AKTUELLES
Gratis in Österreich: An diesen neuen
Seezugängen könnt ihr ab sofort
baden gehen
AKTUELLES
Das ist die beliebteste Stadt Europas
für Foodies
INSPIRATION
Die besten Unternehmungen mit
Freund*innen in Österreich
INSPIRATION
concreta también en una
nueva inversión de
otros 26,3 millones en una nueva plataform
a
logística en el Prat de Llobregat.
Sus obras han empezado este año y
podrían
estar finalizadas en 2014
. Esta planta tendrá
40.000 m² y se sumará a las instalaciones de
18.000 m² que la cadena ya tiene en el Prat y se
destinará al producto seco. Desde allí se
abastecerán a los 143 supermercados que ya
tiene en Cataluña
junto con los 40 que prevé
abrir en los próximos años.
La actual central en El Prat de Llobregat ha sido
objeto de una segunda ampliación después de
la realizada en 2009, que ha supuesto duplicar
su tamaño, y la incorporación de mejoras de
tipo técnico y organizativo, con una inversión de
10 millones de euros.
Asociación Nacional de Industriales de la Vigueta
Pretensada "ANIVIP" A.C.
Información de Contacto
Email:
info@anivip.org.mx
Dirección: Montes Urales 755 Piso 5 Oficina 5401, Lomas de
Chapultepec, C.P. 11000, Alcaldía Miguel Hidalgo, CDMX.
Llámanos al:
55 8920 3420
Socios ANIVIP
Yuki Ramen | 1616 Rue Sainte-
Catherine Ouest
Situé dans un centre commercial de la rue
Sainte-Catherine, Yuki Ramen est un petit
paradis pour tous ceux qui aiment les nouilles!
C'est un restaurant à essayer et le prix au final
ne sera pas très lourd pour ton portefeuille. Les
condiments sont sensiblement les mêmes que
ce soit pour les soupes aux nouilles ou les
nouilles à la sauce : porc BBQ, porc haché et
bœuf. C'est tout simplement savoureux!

◆ What is being asked ◆
This exercise asks for the line with "condiments sont sensiblement les mêmes que" and all lines after it through the end of the records above, retyped exactly and with nothing else.

◆ Answer below ◆
condiments sont sensiblement les mêmes que
ce soit pour les soupes aux nouilles ou les
nouilles à la sauce : porc BBQ, porc haché et
bœuf. C'est tout simplement savoureux!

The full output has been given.